How to Play Red Letter

  1. Choose one person in your group to be the 'letter-picker' - this person chooses the letters, as their title suggests. The letter-picker is posted at the far end of the designated play area. The others gather in a horizontal line at the opposite end.

  2. The letter-picker picks one letter of the alphabet to be the Red Letter, telling the other participants what it is. The point of the Red Letter will become clear as the game gets underway.

  3. After making sure that the other participants are ready, the 'letter-picker' calls out a letter of the alphabet. This can be any letter, including the Red Letter. If the letter is not the Red Letter, the participants (not the letter-picker) take x number of paces forward, depending on the number of that letter in their full name. If the letter called out was 'E', and the person had four 'E's in their name, the person would take four paces forward. On the other hand, if the Red Letter chosen was 'E', and a person starts to move forward, they have to return to the beginning. Therefore, the objective is to get to the same end as the letter-picker first, and to remember not to move on when the Red Letter is called.

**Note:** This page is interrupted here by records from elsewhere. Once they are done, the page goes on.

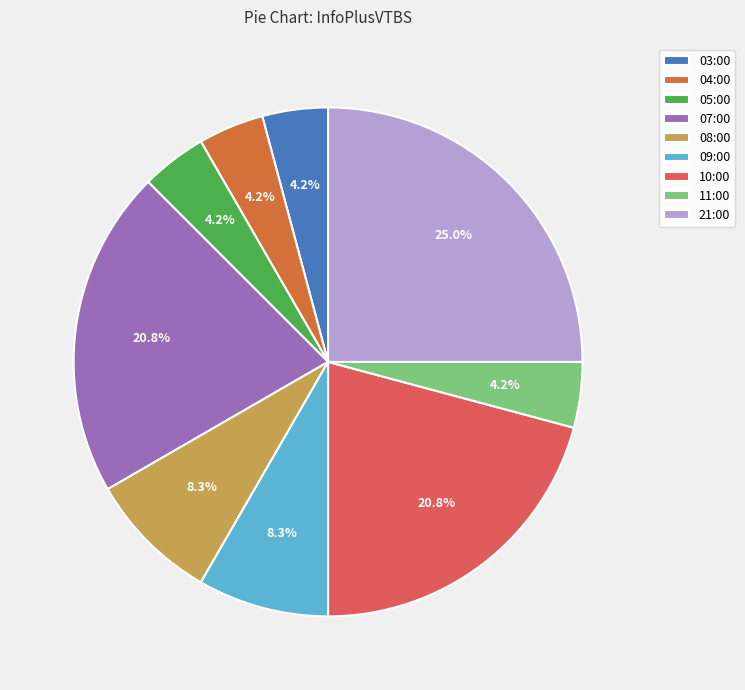

Which has a higher value, 11:00 or 10:00?

10:00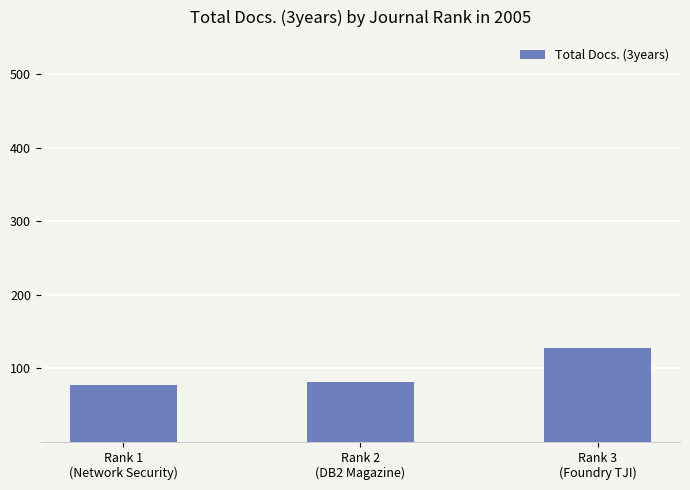

What is the greatest value displayed?

127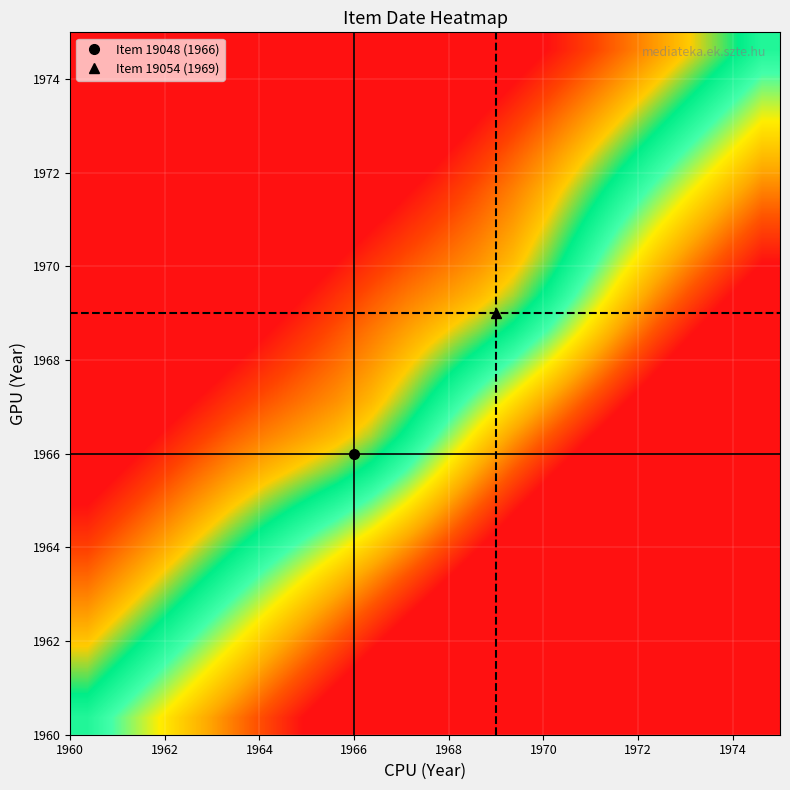

What is the minimum value shown in the chart?

-3.7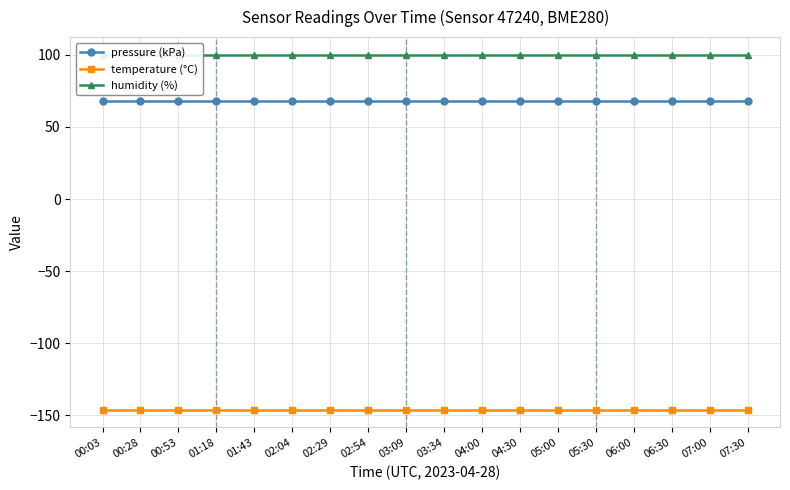

What is the minimum value for humidity (%)?

100.0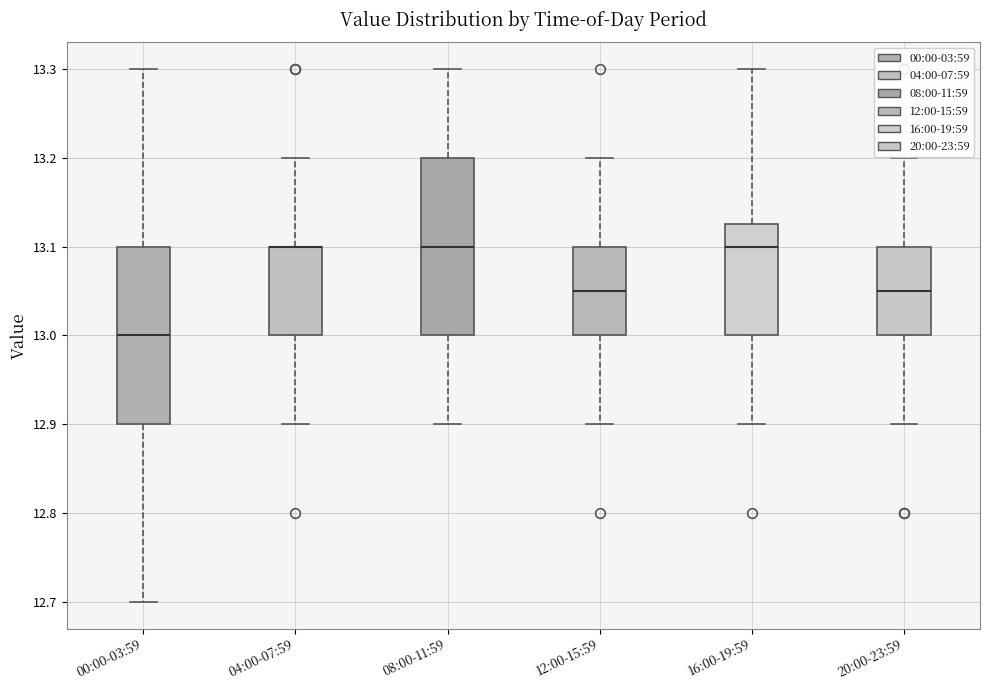

Where does the median line of the box for 08:00-11:59 sit on the y-axis? The values are not printed on the chart, so give them approximately, as read against the axis.

13.10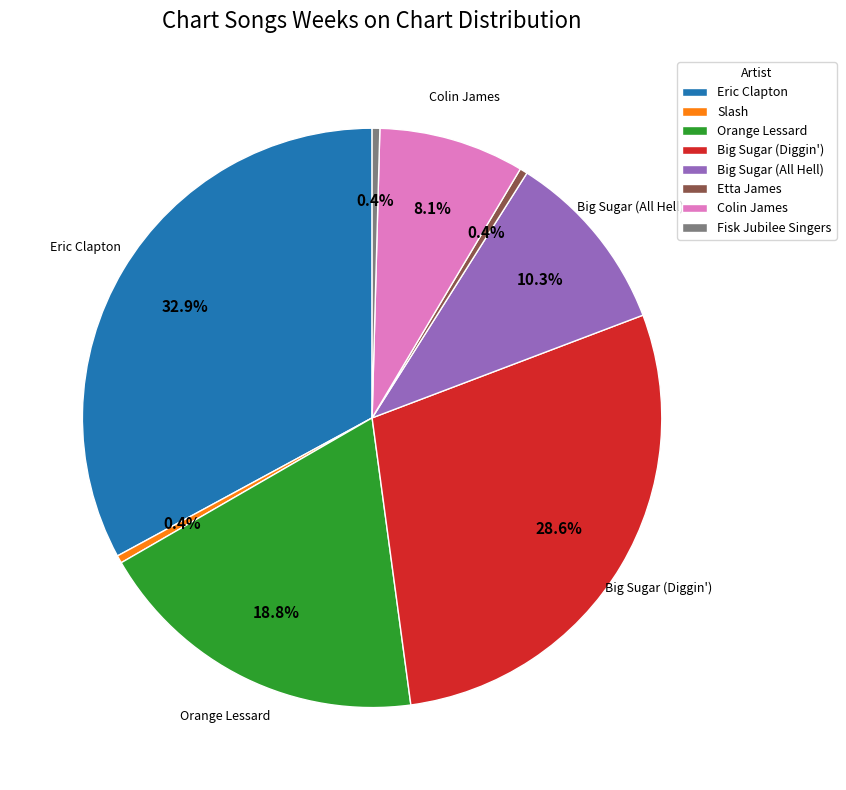

What portion of the pie excludes Eric Clapton?

67.1%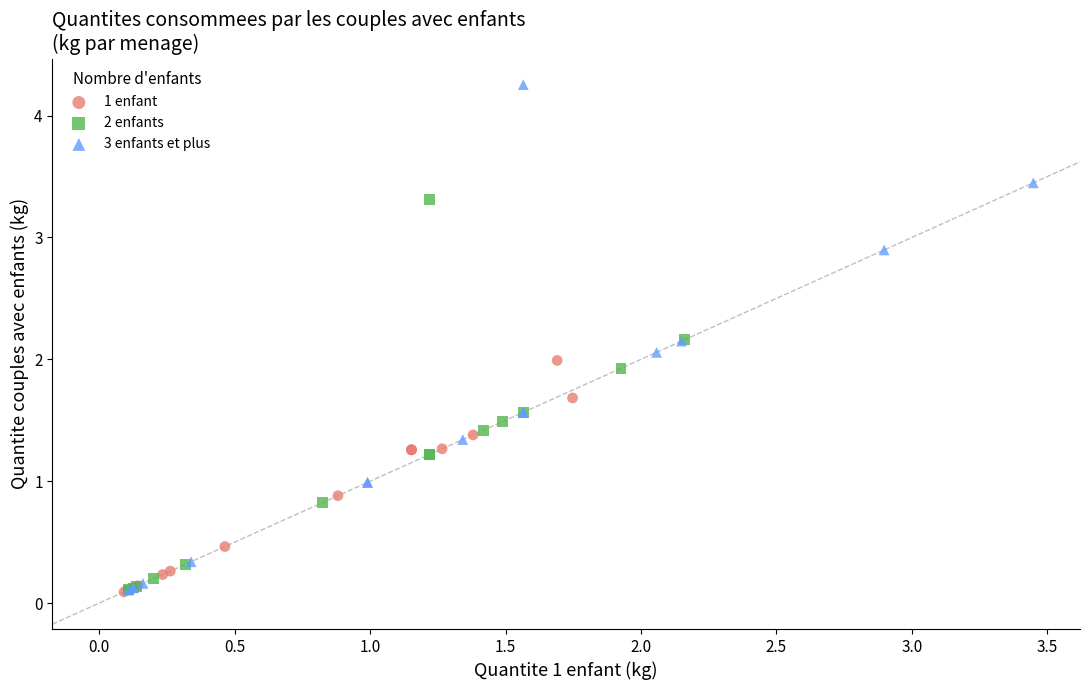

Which series reaches the maximum Y coordinate?

3 enfants et plus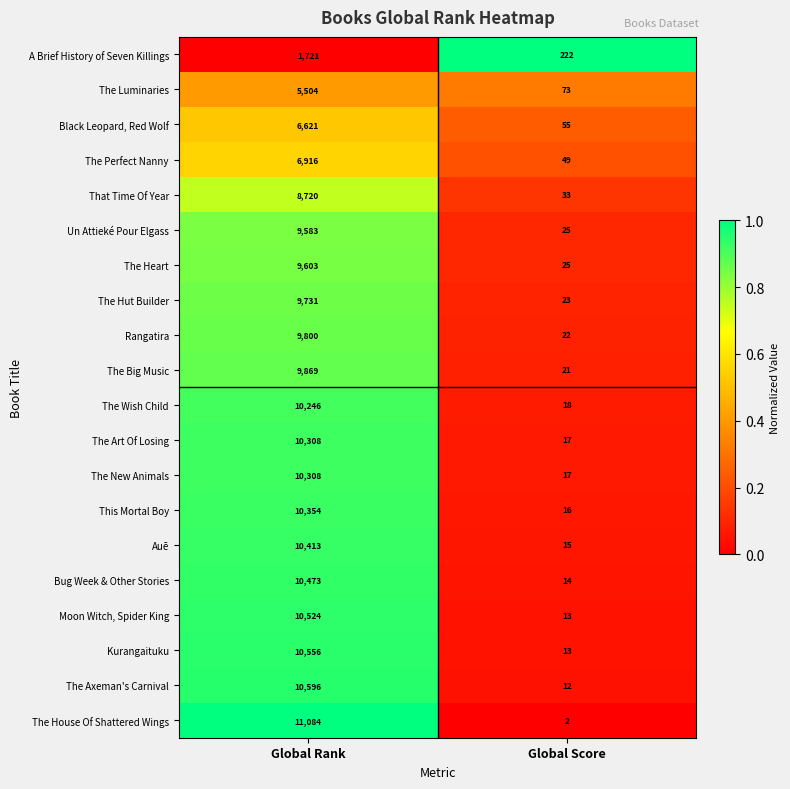

The The Heart series shows 25 at Global Score. True or false?

True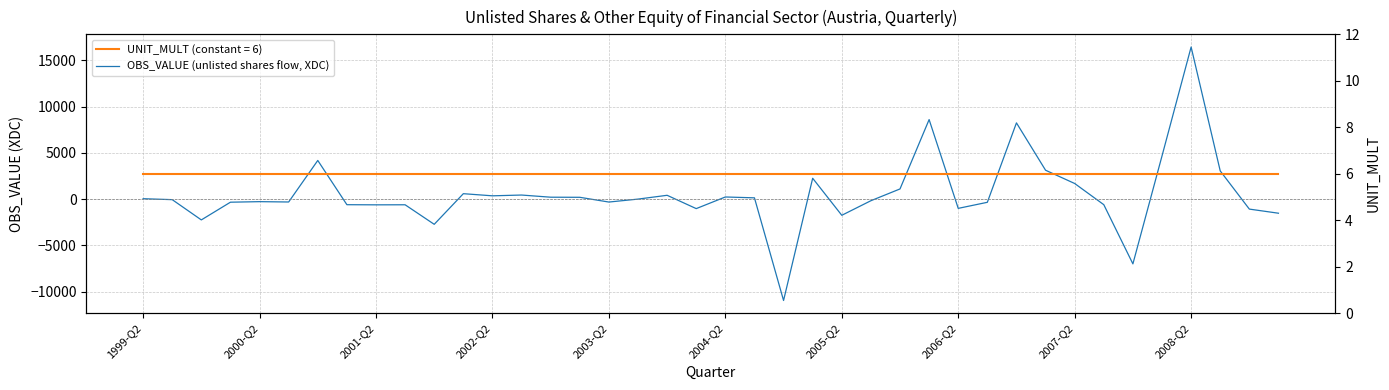

What is the difference between the values at 2007-Q2 and 26?

1719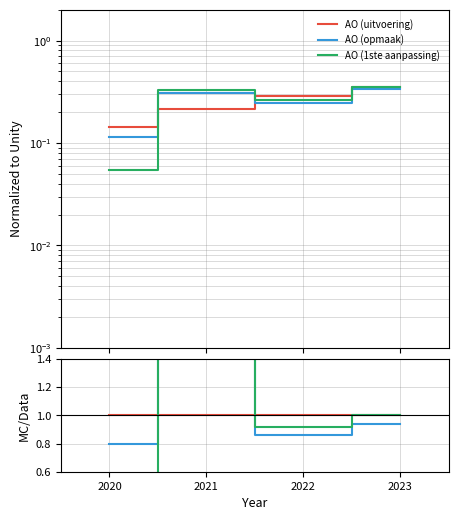

What is the value of the AO (1ste aanpassing) point at the 4th from the left?

1.0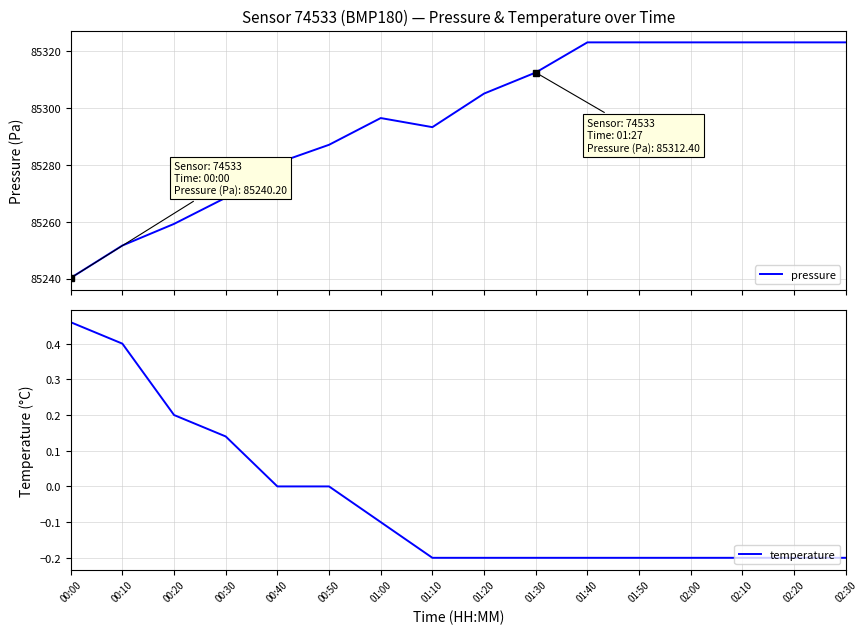

Reading left to right, extract all data points from this chart.

pressure: 85240.2	85251.6	85259.2	85268.4	85280.6	85287.0	85296.4	85293.2	85305.0	85312.4	85323.0	85323.0	85323.0	85323.0	85323.0	85323.0
temperature: 0.5	0.4	0.2	0.1	0.0	0.0	-0.1	-0.2	-0.2	-0.2	-0.2	-0.2	-0.2	-0.2	-0.2	-0.2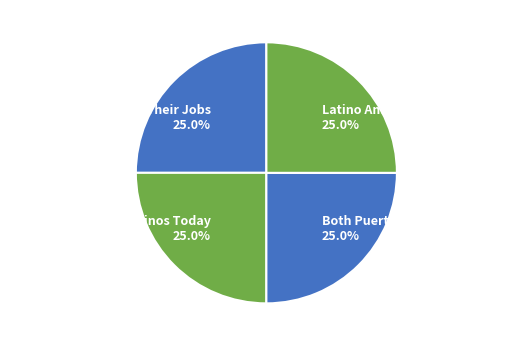

True or false: Both Puerto Rican and American accounts for 25% of the total.

True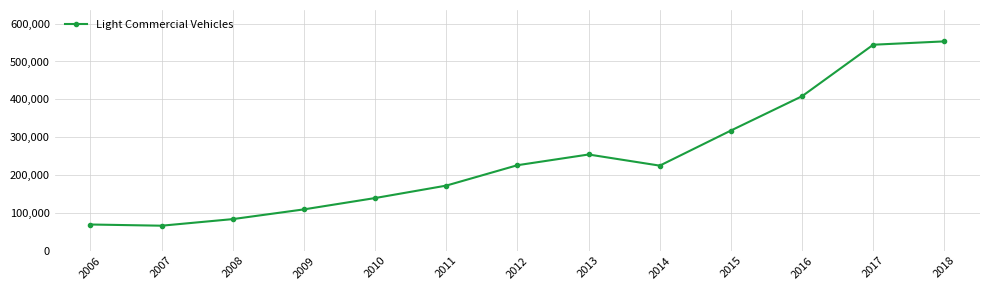

Which has a higher value, 2013 or 2007?

2013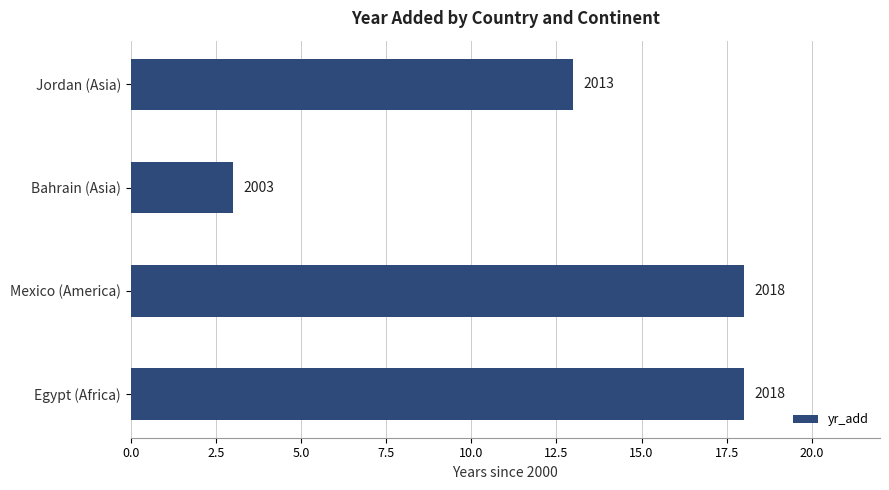

Does the chart contain any negative values?

No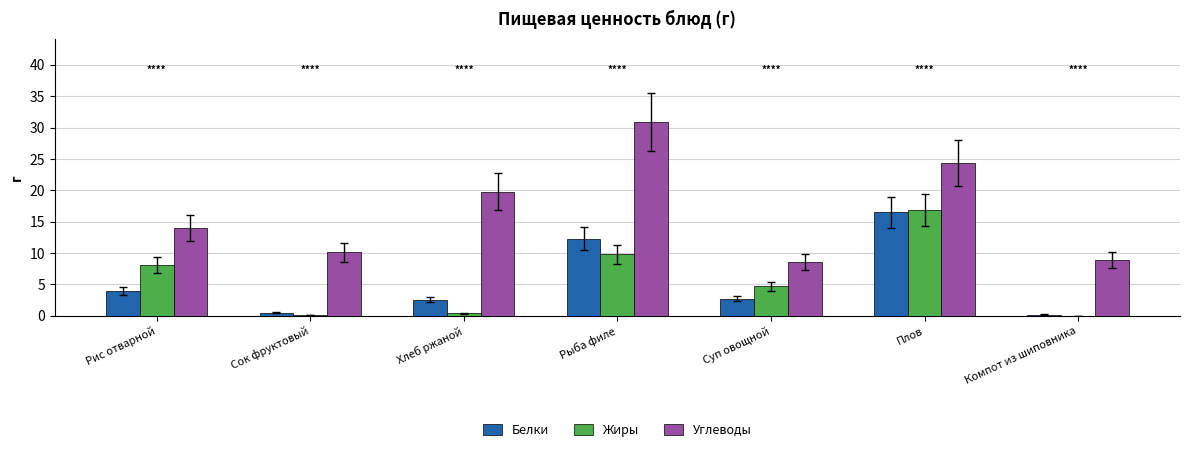

The value of Белки at Суп овощной is 2.7. True or false?

True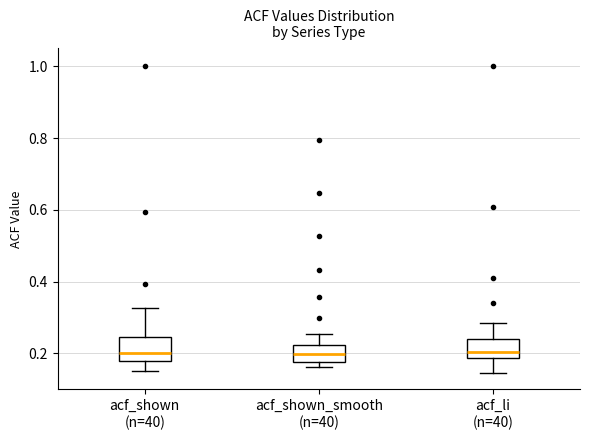

Reading left to right, transcribe this box plot: for each box, give where its median line is, the range the box spans, and where its two whiskers end, as read against the y-axis. The values are not printed on the chart, so give them approximately, as read against the axis.

acf_shown (n=40): median 0.20, box 0.18 to 0.24, whiskers 0.16 to 0.32
acf_shown_smooth (n=40): median 0.20, box 0.18 to 0.22, whiskers 0.16 to 0.26
acf_li (n=40): median 0.20, box 0.18 to 0.24, whiskers 0.14 to 0.28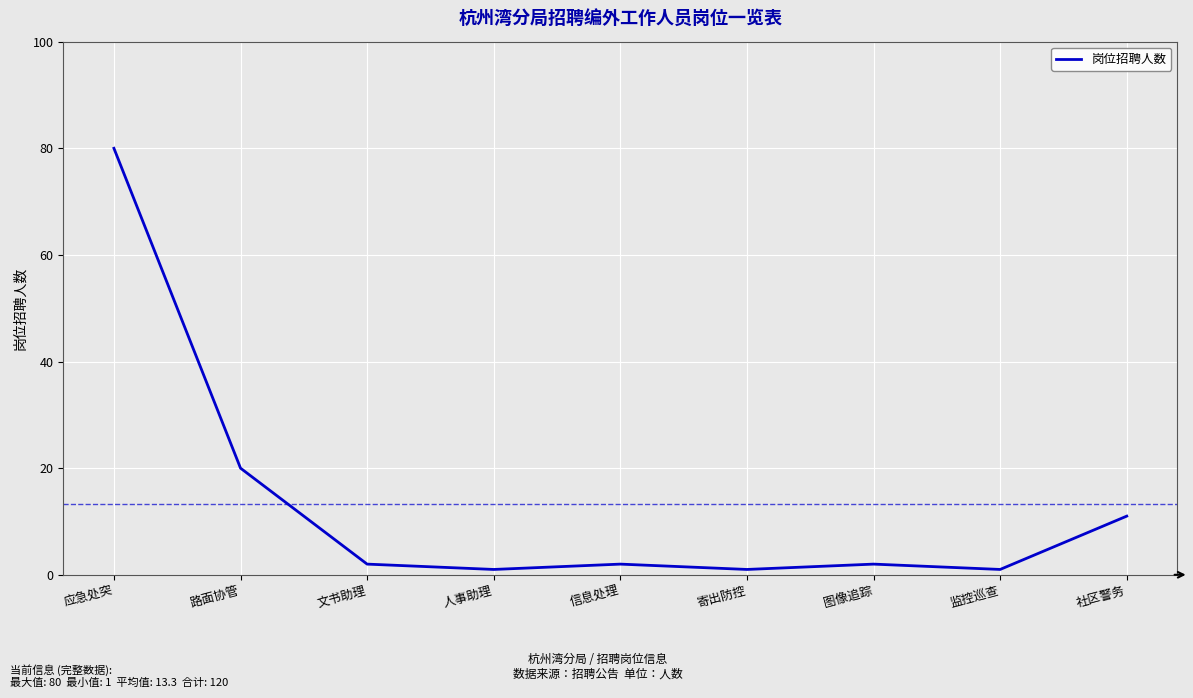

How many lines are shown in the chart?

1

  4. The first person to get to the same end as the letter-picker gets the prize that is available (usually bragging rights) and the honour of being the letter-picker in the next game.

Variations on Red Letter

Other twists on the game may include:

  • Doing a forfeit if you move forward when the Red Letter is called

  • Instead of stepping forward, hop, skip, or jump

  • Barring middle-names from the game

  • Having the Red Letter as a letter that is in nobody's name, or is not likely to be called out

  • Sudden death - the letter-picker can only call a letter once, but the Red Letter may be called at any time

Common Problems with Red Letter

Unfortunately, every game is fraught with a multitude of problems that get in the way of a good playtime. Some of the common problems with the game are listed here with possible solutions:

Question - He/She has a larger stride than I do! It's not fair!

Answer - C'est la vie. However, if you enacted a rule that stated 'Persons are only allowed to have a maximum pace width of 30cm', this problem would be solved. But if you have little time, or have no 30cm ruler, then either be the letter-picker, live with it or cheat.
Question - He/She has a name with more letters in it! It's not fair!

Answer - Unfortunately, it is quantity, not quality. You will have to live with it or get a name change via Deed Poll5.
Question - I keep forgetting what the Red Letter is! It's not fair!

Answer - Don't worry. Write it on a piece of paper or your hand, or just ask the letter-picker. If the letter-picker is feeling exceptionally tight, then there is not much you can do.
1AKA school.2A school for children from ages 5 to 11.3A playground, if you want the traditional means, but a field or a long room will do just as well.4That is, if you want that true primary school feeling.5If one person's name was Henrietta Esmerelda Ffoulkes-Shakespeare, and another person was named Andrew Morrison, if the letter 'E' was called, then Mr Morrison may be rather annoyed. On the other hand, Ms Ffoulkes-Shakespeare would be rather irritated if 'E' was actually the Red Letter. This would be just to make it easier. Or people angrier. Either works just as well.